(Task prompt): Continue the vehicle CAN-message notebook code from its final line onward.

In [119]:
import tensorflow as tf
import os
import pandas as pd
import strym
from strym import strymread
import matplotlib.pyplot as plt
from pylab import rcParams
import strym.DBC_Read_Tools as dbc
import numpy as np
from sklearn.ensemble import RandomForestRegressor
from sklearn.model_selection import KFold
from collections import Counter
from tqdm import tqdm

In [120]:
def load_dataframes():
    '''Loads a dataframe from the designated CSV file.'''
    data_path = '../../libpanda/encoded_data/'
    dataframes = [strymread("raw_data/libpanda/2021_01_28/2021-01-28-19-15-41_2T3Y1RFV8KC014025_CAN_Messages.csv").dataframe]
    return dataframes

In [121]:
def convert_messages(df):
    '''Converts the messages from hexadecimal string values to integers.'''
    
    for i, x in enumerate(df.iloc[:, 3]):
        df.iloc[i, 3] = int(x, 16)
    return df

In [122]:
def convert_coords(df):
    '''Converts the GPS coordinates from absolute latitude and longitude to delta latitude and lonitude.'''
    lat = [0]
    long = [0]

    for i in range(len(df.iloc[:, 5]) - 1):
        lat.append(df.iloc[i+1, 5] - df.iloc[i, 5])
        long.append(df.iloc[i+1, 6] - df.iloc[i, 6])
    
    df.iloc[:, 5] = lat
    df.iloc[:, 6] = long
    
    return df

In [144]:
def filter_IDs(df):
    '''Filters out the IDs that are not relevant to the vehicle's location.'''
    irrelevant_filters = [1568, 1570]
    for i,row in df.iterrows():
        if row["MessageID"] in irrelevant_filters:
            try:
                df = df.drop(labels=i)
            except:
                pass

    return df

In [124]:
def to_histogram(interval, df, message_ids):
    '''Converts the dataframe to a histogram representation.'''
    for j, i_d in enumerate(message_ids):
            df = df.assign(i_d=0)

[Dataset records]
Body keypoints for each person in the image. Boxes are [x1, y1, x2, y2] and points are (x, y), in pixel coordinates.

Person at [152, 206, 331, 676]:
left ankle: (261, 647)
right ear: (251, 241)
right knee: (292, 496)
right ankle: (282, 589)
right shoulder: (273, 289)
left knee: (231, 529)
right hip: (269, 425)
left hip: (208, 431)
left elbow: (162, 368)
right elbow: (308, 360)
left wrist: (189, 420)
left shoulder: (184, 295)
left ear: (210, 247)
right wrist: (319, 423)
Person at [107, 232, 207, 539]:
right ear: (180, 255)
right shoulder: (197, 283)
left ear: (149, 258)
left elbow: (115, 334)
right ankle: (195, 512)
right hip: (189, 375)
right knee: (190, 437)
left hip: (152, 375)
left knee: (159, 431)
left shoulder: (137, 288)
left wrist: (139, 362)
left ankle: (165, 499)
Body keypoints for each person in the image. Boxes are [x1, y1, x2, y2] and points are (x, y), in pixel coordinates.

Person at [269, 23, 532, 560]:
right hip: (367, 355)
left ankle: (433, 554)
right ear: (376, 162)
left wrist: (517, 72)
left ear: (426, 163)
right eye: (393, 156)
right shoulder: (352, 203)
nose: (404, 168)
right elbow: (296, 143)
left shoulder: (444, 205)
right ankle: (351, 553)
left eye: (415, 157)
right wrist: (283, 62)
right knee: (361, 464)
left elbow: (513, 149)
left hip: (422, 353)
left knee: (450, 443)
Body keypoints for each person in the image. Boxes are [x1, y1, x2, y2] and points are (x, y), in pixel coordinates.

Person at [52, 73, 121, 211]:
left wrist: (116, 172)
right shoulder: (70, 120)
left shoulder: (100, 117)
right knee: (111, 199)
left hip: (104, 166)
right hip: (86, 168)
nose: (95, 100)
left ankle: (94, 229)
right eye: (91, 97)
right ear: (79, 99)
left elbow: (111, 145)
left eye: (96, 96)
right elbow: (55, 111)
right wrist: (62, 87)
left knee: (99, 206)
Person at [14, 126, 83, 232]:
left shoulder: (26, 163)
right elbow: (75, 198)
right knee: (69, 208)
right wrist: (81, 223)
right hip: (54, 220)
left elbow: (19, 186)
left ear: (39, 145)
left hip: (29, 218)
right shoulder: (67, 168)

==

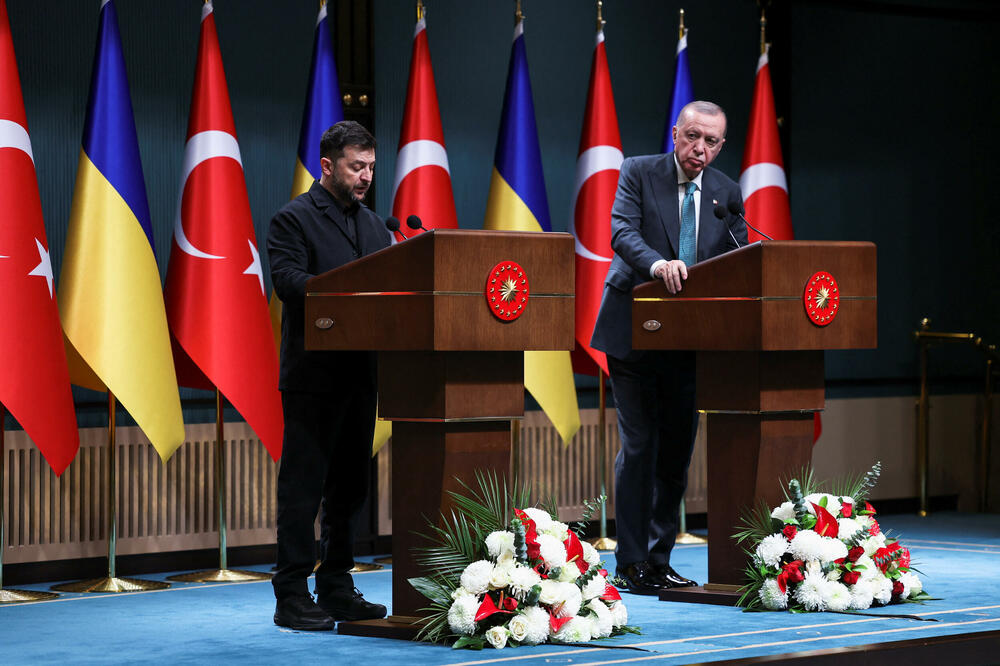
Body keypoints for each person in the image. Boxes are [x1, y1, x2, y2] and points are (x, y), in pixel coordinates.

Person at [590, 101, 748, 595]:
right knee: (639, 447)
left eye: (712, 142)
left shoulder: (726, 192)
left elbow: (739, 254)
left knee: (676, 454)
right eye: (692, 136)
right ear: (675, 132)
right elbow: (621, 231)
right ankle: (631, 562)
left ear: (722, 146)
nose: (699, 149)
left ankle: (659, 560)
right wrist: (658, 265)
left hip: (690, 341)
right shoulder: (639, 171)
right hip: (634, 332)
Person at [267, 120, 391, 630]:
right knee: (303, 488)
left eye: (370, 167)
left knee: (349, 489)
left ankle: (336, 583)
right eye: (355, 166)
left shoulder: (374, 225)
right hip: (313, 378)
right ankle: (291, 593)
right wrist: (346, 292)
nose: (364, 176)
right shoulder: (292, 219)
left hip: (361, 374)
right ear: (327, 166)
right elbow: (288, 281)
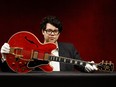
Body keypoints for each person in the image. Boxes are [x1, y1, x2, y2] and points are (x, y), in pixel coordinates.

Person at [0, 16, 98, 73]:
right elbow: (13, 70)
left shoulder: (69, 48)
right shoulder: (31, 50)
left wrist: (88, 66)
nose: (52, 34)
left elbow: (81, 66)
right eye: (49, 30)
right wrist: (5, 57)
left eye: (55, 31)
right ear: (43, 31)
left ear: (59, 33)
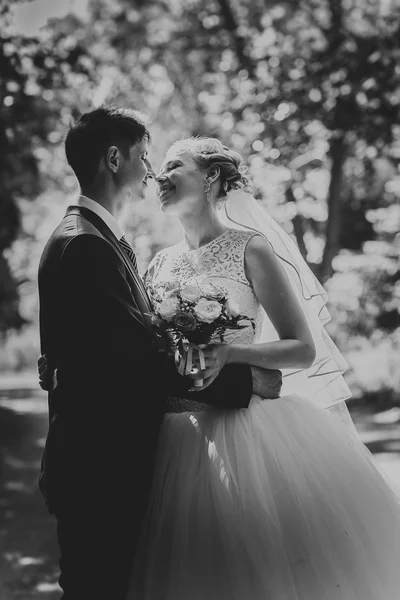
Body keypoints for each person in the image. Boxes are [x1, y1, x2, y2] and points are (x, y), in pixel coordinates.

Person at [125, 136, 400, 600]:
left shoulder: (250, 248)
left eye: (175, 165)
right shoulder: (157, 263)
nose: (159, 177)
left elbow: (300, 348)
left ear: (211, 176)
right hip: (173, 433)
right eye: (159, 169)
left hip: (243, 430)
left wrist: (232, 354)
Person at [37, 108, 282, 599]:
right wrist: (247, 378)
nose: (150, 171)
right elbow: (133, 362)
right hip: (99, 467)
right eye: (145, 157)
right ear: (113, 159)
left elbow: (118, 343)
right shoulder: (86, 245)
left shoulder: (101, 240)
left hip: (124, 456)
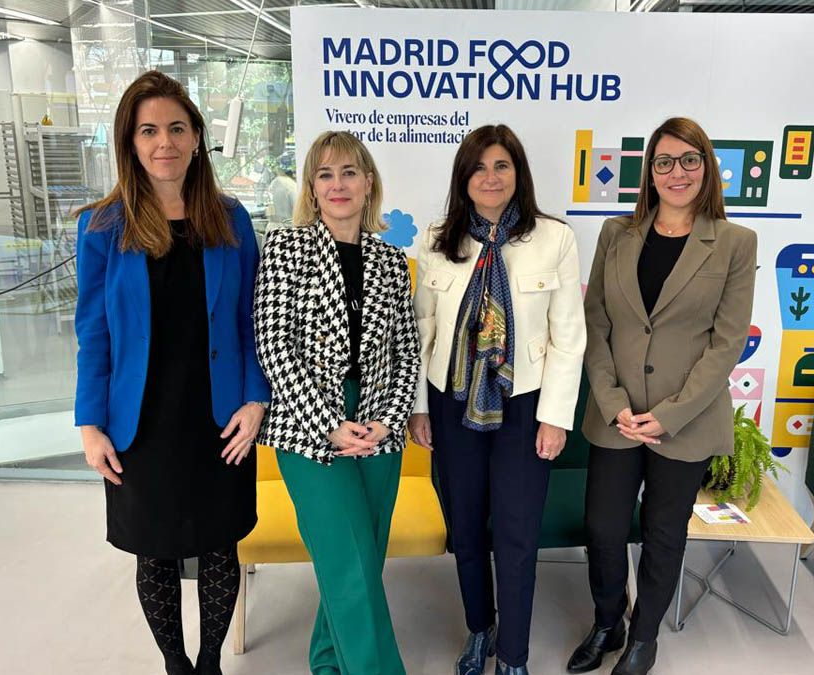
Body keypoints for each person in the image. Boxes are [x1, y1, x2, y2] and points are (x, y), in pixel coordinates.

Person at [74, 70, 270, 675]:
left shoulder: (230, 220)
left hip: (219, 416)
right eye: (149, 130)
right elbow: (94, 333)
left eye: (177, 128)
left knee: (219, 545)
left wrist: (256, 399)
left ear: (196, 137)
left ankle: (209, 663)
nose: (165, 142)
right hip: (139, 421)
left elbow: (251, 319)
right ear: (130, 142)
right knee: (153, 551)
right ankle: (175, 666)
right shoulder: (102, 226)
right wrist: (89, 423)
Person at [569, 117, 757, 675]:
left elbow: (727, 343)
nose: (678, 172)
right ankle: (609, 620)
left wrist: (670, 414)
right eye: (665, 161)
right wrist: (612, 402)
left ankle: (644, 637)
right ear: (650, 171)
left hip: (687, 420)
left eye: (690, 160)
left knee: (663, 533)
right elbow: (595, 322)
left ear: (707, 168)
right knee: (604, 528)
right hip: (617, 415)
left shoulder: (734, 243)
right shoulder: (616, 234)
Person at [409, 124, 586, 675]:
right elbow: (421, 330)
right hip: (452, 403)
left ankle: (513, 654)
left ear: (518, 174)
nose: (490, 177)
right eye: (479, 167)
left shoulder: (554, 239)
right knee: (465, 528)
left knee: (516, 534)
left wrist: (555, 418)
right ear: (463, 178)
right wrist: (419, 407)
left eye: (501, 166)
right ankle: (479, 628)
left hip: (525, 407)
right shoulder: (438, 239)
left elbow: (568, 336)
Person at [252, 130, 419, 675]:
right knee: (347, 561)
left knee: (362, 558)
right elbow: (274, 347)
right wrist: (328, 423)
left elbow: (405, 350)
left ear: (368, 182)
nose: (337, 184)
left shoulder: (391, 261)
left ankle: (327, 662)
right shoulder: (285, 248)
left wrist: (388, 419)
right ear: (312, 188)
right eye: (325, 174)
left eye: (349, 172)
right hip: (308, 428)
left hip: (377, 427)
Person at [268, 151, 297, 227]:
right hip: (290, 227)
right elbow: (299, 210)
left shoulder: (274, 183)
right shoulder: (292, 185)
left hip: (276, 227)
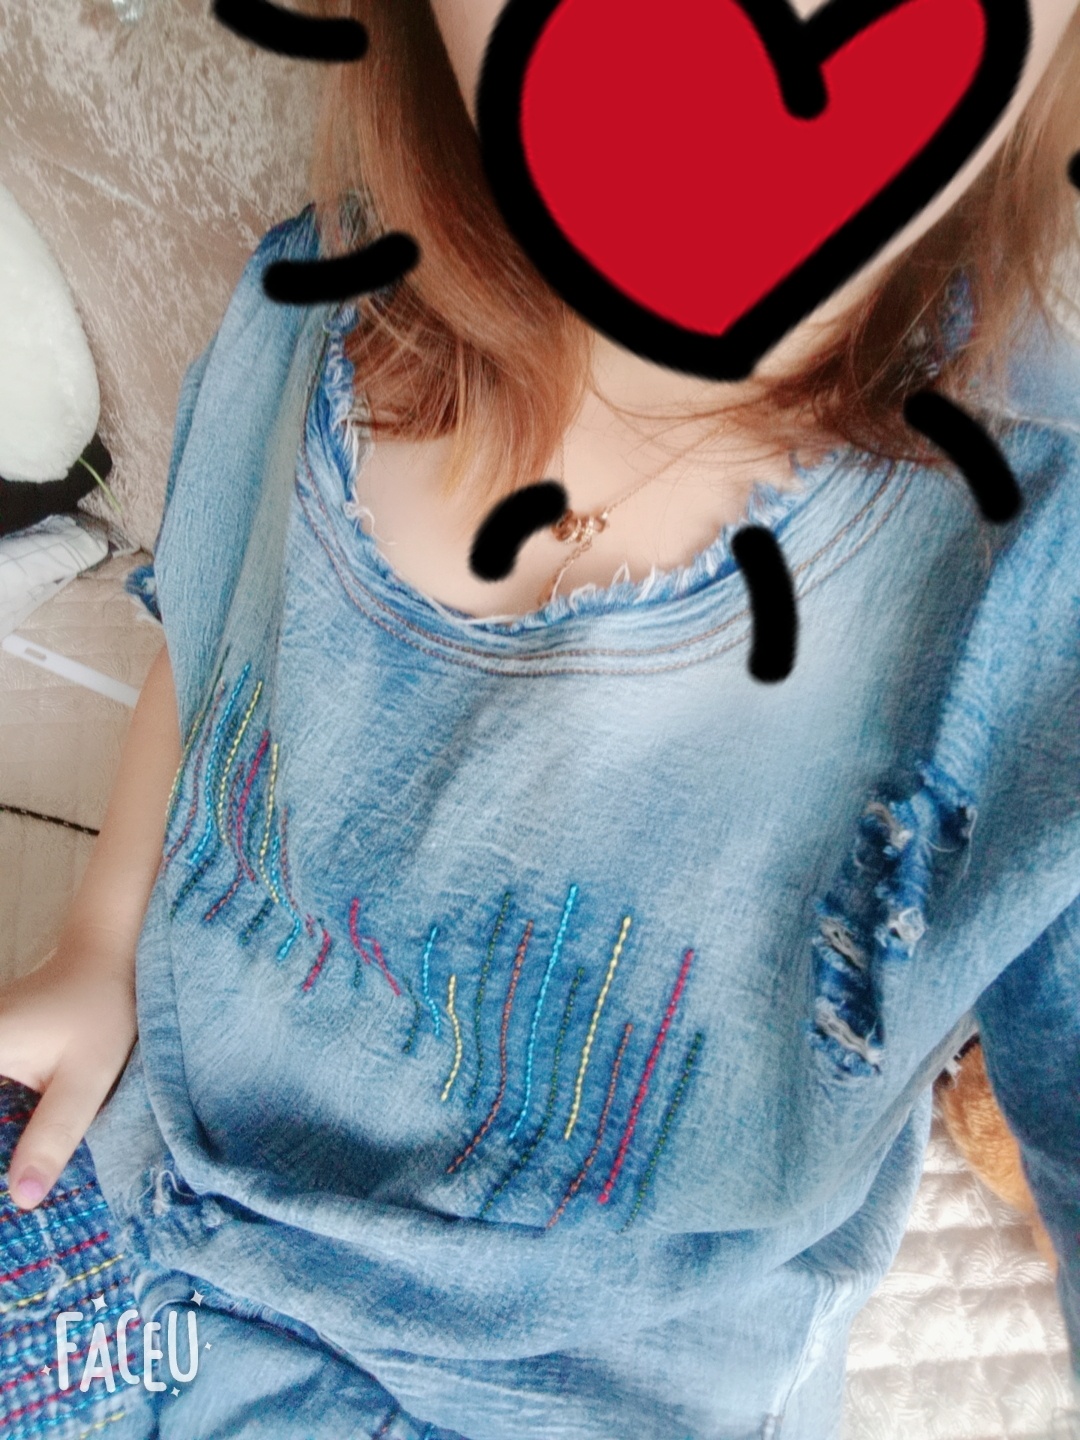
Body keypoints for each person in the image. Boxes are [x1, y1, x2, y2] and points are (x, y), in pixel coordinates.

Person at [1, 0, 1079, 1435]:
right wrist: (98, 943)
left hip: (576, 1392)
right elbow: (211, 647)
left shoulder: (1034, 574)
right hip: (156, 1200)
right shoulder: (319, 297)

--

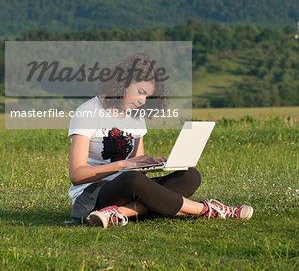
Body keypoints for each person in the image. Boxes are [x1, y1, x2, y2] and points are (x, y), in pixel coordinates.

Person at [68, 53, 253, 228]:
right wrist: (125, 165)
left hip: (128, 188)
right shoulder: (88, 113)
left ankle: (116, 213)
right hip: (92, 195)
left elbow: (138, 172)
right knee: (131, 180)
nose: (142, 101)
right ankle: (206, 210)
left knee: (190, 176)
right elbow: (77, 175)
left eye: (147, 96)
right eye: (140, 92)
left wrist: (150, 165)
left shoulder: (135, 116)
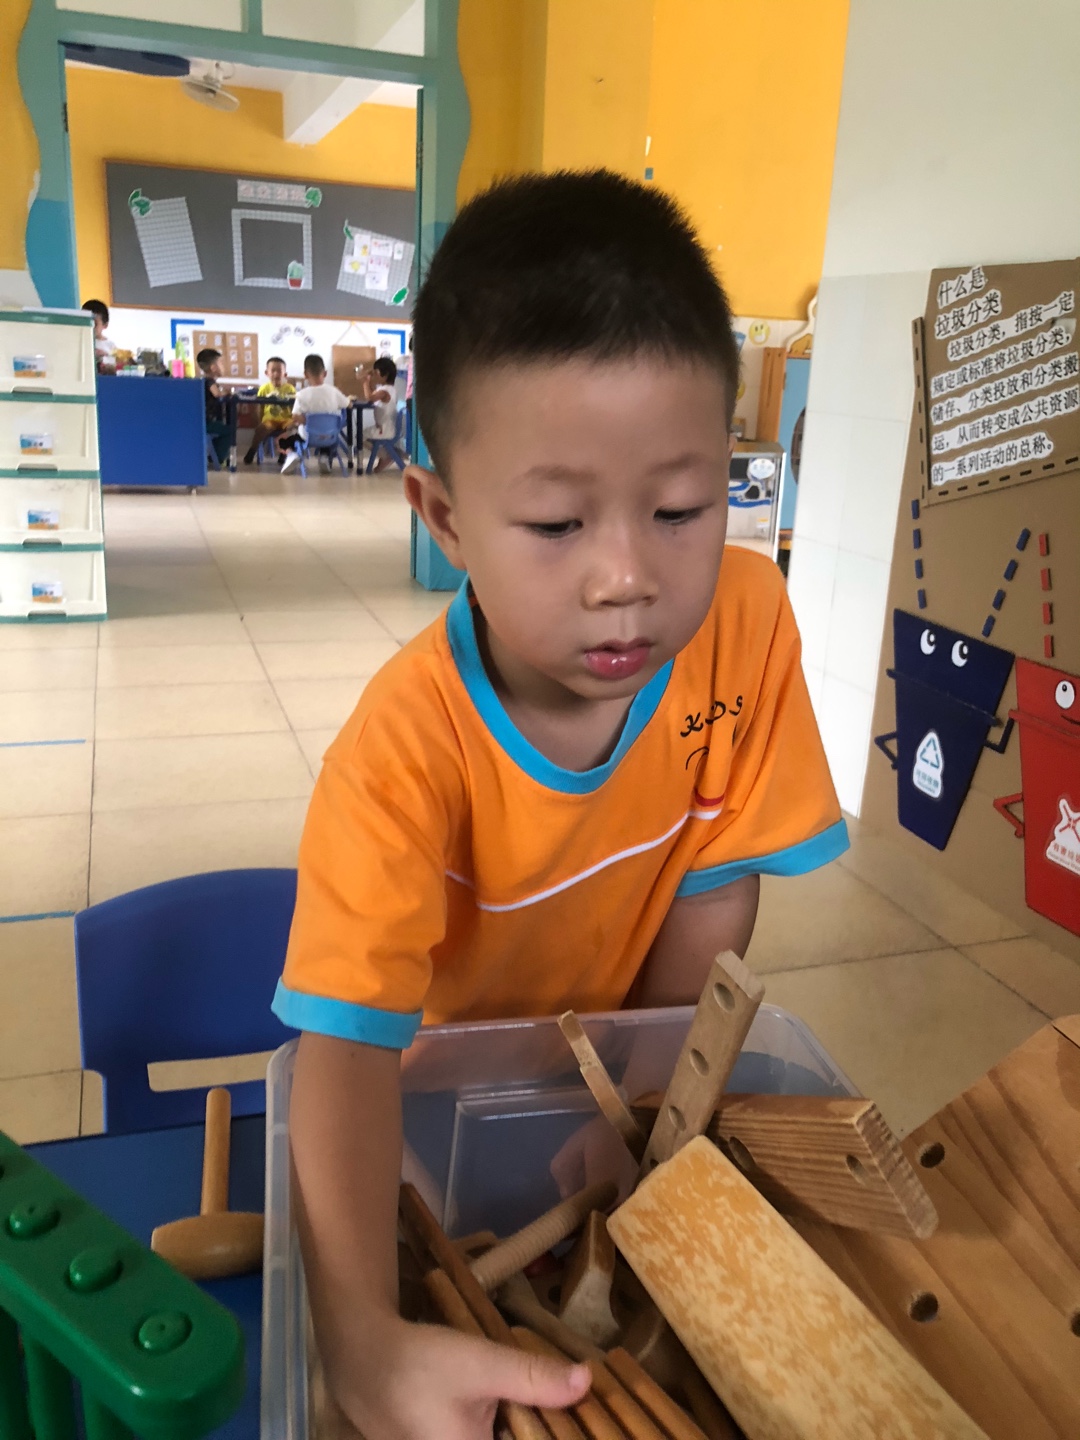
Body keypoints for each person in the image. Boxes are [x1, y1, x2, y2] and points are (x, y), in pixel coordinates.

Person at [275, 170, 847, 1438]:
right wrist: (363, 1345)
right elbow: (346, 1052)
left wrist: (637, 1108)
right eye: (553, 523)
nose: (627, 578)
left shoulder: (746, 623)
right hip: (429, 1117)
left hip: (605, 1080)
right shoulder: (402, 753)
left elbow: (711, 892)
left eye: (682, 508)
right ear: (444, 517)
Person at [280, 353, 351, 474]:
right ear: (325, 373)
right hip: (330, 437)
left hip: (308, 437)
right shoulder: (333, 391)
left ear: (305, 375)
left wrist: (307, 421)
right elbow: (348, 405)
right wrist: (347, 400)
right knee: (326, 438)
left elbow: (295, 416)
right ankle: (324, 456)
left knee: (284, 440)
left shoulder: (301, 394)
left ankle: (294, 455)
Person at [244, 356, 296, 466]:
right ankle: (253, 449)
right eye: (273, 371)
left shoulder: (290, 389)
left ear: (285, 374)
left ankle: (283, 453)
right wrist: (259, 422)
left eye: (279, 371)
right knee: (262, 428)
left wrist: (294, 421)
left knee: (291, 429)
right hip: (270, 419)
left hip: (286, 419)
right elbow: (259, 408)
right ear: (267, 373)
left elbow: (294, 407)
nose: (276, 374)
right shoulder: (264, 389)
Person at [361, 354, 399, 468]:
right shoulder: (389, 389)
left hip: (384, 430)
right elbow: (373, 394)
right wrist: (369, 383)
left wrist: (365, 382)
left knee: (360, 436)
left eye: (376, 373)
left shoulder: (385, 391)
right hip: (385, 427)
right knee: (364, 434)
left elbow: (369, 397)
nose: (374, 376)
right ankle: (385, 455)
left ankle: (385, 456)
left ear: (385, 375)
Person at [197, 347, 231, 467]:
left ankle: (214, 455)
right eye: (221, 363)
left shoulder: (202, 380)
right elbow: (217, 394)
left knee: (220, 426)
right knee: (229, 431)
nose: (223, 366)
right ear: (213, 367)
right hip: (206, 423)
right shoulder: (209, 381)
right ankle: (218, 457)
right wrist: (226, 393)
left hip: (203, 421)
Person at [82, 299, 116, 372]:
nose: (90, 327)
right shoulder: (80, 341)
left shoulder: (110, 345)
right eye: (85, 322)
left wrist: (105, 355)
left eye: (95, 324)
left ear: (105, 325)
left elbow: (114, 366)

(Task result):
    
    for i, (current_index, row) in tqdm(enumerate(df.iterrows())):
        
        current_time = current_index.astype(float)*(10**9)
        
        time_range = df.between_time(pd.to_datetime(current_time - interval).time(), pd.to_datetime(current_time).time())
        
        c = Counter(time_range)
        
        for message_id in message_ids:
            df.iloc[i, 2] = c[message_id]
            
        if i % 2 == 0:
            print('converted', i, ' samples to histograms')
            
            
    return df

In [125]:
def to_np(df):
    '''Converts the dataframes to numpy arrays.'''
    data = df.to_numpy()

    return data

In [126]:
def window_data(data):
    '''Segments the data into chunks by sliding a window over the array.'''
    sequenceLength = 5

    stackedData = []

    # split can_data into subsampled sequences
    for i in range(data.shape[0]-sequenceLength):
        stackedData.append(data[i:i+sequenceLength])

    stackedData = np.array(stackedData)
    
    data = stackedData.reshape((stackedData.shape[0], stackedData.shape[1]*stackedData.shape[2]))
    
    return data

In [127]:
def split_data(data):
    '''Splits the data into training and testing data and labels.'''
    X = data[:][:4, 8:] # indices for data
    Y = data[:][5:7] # indices for labels
    
    kf = KFold(n_splits=10)
    
    Xtrain = []
    Xtest = []
    Ytrain = []
    Ytest = []
    
    for train_index, test_index in kf.split(X):
        print("TRAIN:", train_index, "TEST:", test_index)
        x_train, x_test = X[train_index], X[test_index]
        y_train, y_test = y[train_index], y[test_index]
        Xtrain.append(x_train)
        Xtest.append(x_test)
        Ytrain.append(y_train)
        Ytest.append(y_test)
        
    Xtrain = np.concatenate(Xtrain)
    Xtest = np.concatenate(Xtest)
    Ytrain = np.concatenate(Ytrain)
    Ytest = np.concatenate(Ytest)
    
    return Xtrain, Ytrain, Xtest, Ytest

In [128]:
dataframes = load_dataframes()

[2021_07_27_14_28_33] (root) INFO: Vehicle model infered is toyota-rav4-2019


In [145]:
datalist = []
debug_num_samples = 50

messageIDs = []
for i, df in enumerate(dataframes):
    m = df.iloc[:, 3]
    if len(messageIDs) < len(m):
        messageIDs = m

for i, dataframe in enumerate(dataframes):
    print('starting dataframe', i+1)

    df = dataframe.iloc[:debug_num_samples]
    df_copy = df.copy(deep=False)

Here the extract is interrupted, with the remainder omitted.